> _Exercise prompt_
From the items below, pull out every line that contains the string "Vendor". Matching is case-sensitive.

> _Records for the exercise_
────────────────────────────────────────
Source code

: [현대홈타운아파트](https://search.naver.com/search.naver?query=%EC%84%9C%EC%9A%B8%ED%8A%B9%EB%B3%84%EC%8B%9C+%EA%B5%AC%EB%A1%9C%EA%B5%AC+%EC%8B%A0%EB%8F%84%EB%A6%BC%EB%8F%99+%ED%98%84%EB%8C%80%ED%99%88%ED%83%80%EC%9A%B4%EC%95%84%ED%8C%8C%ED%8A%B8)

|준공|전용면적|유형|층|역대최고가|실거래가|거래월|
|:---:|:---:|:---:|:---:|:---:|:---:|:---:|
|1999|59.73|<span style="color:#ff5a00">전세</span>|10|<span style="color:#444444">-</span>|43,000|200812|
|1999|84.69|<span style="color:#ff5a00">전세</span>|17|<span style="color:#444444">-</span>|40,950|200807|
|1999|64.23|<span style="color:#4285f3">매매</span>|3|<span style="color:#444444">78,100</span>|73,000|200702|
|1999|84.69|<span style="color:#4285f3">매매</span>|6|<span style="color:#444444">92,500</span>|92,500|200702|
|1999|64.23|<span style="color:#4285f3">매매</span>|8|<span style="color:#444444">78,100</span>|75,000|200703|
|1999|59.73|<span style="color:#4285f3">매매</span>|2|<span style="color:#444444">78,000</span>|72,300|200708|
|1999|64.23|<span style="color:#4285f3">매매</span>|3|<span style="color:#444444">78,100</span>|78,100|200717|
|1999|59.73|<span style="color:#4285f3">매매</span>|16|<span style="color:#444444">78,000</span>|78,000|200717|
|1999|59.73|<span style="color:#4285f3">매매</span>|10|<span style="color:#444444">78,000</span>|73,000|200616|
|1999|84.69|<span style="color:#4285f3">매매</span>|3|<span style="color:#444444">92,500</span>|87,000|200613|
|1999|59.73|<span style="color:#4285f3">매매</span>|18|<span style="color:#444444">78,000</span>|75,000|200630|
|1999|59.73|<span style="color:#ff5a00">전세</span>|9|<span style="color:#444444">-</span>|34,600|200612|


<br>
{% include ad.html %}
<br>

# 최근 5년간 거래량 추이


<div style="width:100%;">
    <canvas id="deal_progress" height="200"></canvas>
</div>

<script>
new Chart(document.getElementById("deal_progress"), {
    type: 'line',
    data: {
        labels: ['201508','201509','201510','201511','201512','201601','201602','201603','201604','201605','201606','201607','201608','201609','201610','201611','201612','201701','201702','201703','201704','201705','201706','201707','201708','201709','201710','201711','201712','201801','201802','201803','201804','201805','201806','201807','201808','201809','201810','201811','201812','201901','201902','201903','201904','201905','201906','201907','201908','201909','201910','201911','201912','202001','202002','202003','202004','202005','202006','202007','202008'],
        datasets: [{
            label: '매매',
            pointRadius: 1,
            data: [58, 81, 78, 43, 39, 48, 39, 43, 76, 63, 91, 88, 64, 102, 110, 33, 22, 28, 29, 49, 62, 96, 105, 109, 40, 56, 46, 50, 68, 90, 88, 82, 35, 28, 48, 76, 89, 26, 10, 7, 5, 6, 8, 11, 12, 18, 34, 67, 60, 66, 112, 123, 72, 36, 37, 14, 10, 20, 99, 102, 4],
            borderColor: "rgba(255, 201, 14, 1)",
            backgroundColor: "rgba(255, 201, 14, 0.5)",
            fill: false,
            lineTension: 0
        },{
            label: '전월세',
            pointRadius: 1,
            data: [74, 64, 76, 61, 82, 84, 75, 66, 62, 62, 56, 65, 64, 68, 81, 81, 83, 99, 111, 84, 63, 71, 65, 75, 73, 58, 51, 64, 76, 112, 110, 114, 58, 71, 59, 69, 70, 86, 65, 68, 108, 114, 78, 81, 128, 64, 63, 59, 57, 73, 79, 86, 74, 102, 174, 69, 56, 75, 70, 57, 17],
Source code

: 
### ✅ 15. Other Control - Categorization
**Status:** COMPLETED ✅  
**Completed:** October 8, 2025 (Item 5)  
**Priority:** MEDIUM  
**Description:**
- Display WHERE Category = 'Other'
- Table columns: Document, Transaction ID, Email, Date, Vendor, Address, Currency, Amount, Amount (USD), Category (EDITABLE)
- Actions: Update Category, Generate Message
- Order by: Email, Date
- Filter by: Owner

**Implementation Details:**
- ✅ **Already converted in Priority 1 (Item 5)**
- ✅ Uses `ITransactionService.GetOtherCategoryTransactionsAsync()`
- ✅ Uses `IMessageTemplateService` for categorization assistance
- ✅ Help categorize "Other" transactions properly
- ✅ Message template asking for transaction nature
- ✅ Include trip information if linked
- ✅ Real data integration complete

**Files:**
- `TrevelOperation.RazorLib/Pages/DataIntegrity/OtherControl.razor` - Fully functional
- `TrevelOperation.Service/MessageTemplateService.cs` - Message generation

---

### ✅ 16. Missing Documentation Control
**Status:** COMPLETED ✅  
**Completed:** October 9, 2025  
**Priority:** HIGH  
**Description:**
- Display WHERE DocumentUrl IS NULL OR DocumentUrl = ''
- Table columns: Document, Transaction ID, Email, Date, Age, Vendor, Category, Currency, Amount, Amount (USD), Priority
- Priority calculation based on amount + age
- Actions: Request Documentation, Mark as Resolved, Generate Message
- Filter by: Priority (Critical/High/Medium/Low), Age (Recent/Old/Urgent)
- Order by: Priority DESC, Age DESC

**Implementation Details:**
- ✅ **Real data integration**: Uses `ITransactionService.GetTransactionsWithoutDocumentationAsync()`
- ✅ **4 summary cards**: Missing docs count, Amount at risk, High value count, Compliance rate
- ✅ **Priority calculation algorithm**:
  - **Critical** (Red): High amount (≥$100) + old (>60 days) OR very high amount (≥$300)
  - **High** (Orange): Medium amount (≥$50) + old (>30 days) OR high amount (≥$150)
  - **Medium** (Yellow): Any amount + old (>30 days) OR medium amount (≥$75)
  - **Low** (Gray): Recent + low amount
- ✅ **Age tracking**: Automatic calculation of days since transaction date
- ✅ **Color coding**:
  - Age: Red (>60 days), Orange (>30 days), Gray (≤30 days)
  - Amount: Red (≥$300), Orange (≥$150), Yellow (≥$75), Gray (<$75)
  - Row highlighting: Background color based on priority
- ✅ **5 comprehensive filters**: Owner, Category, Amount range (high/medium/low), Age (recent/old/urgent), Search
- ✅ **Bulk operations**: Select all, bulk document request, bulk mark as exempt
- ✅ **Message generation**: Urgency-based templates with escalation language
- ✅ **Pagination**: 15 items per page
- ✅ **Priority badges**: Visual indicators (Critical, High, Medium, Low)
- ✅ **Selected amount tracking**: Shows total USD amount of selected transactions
────────────────────────────────────────
> _Task solution_
- Table columns: Document, Transaction ID, Email, Date, Vendor, Address, Currency, Amount, Amount (USD), Category (EDITABLE)
- Table columns: Document, Transaction ID, Email, Date, Age, Vendor, Category, Currency, Amount, Amount (USD), Priority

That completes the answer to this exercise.